Blockchain moving to centre stage
There are companies working towards making blockchain central to the selling (say, insurance), sharing (say, an apartment) and rental (say, a car) economy, eliminating the need for middlemen.
Just imagine a smart lock to an apartment, a vault, a vehicle, a router, a public toilet, a beer dispenser or anything else. Imagine now that it can be opened instantly by making a payment over a mobile app that is dictated by rules embedded in a smart contract using blockchain technology When the rules are met, the lock opens. Money becomes the key, and the transaction is completed, securely and in an auditable manner.
Demonstrating the diversity of the range of applications of the technology, Kim Jackson and Zach LeBeau took their marriage vows to a blockchain late last year. Since they were not certain if the contract is legally binding, they are also planning on a more traditional marriage. The evolution of the technology is relentless. Not only are use cases becoming interesting, but some developers are looking at parallel blockchains and sidechains that eliminate dependence on a single blockchain while improving scalability.
This only goes to show that the innovation around this technology is already boiling over – but banks and their employees are largely unable to comprehend how it will disrupt traditional trade technology and processes such as payments and remittances, clearing, settlements and reconciliation, regulatory reporting, assets and claims tracking and countless others that are core to their business.
Paving the way for blockchain
In such a landscape, where the technology appears to be here-there-and-everywhere, what is a financial services organisation to do?
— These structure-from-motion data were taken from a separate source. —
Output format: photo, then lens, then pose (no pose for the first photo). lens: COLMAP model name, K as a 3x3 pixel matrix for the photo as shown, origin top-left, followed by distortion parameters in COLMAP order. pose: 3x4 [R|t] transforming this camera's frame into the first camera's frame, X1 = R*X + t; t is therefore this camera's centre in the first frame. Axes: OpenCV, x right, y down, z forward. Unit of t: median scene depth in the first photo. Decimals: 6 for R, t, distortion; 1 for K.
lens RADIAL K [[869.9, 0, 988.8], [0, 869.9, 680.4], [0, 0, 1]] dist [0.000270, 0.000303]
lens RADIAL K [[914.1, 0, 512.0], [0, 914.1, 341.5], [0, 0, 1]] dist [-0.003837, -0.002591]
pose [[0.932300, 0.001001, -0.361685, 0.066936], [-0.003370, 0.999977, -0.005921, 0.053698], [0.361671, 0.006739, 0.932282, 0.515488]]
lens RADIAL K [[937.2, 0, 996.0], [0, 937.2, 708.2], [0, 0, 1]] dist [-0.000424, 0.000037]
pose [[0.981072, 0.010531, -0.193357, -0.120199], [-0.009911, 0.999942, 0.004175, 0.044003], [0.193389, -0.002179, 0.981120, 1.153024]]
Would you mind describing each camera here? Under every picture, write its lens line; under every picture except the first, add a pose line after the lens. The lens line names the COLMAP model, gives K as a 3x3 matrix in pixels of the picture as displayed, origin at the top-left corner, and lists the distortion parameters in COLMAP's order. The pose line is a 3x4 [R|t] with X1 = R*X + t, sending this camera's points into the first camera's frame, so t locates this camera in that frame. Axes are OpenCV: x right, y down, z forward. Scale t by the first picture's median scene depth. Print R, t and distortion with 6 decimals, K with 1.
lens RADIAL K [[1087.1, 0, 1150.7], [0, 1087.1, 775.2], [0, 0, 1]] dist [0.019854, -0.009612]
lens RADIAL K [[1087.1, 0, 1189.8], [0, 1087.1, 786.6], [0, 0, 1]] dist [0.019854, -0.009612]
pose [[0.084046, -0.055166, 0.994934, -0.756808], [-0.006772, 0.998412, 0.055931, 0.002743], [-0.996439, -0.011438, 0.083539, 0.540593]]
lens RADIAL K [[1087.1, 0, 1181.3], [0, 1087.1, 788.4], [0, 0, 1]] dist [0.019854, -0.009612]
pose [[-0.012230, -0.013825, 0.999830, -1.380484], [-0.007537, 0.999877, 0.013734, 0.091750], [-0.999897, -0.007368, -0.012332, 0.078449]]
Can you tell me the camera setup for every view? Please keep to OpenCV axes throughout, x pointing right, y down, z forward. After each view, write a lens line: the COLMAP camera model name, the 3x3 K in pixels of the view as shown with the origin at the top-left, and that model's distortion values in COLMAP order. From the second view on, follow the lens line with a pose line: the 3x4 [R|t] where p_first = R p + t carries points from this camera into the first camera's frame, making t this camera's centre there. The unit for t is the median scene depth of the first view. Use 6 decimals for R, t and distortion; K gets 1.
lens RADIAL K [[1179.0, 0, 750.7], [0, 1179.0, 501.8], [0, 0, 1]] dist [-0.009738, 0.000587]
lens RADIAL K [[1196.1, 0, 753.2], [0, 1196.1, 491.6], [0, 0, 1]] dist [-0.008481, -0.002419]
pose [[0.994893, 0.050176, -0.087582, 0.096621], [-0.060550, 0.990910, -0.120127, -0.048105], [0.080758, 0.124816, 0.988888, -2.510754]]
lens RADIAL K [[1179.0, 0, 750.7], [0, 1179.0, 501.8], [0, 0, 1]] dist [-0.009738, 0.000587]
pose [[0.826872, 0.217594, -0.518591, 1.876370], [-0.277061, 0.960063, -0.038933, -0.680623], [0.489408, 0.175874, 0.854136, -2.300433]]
A good starting place is in engaging employees with the technology. For example, how about giving them a small portion of their salaries in a crypto currency that is accepted at the office cafeteria? We’ve seen our own employees’ interest in crypto currencies and blockchains improve significantly since launching CoinWatch, a free app that gives them up-to-the-minute exchange rates against major currencies. Such hands on understanding will go a long way in demystifying the technology and prepping organisational cultures for the change that is coming.
It’s also important to ensure senior management teams understand how blockchains work and how they can be used in their business to ensure they are fully on board and are prepared to advocate its use to others. We’ve been giving live demonstrations of blockchains in action and the way they can be applied in telematics at our innovation lab in London. This has really improved understanding of the value that it can deliver and helped many of our customers to build a solid business case for its adoption.
Many of the biggest banks are already making investments in blockchain technology, developing proof of concepts and prototypes. For example, The Bank of England has announced its own private cryptocurrency called RSCoins. RSCoins has a degree of centralisation and every unit of the currency is created by a central bank – a fact that may appeal to governments. China’s National Bank, Deutsche Bank, DBS, SCB, UBS, Barclays and Santander are all exploring public, private and hybrid blockchain. Santander has estimated it can reduce infrastructure costs by up to US$20 billion a year using the technology.
There is clearly increasing investment in blockchain – but not enough to suggest that we have reached a major inflection point in Fintech. This is alarming; financial services firms cannot afford to be slow in examining the potential of such a radical game-changer. We’ve seen in the past that those that are slow to adapt to new technology trends can quickly lose their competitive edge, so today’s market leaders simply cannot sit back and do nothing as a new generation of start-ups steal the march on their market share. There is no time like the present; it’s time for financial services to start taking blockchain seriously.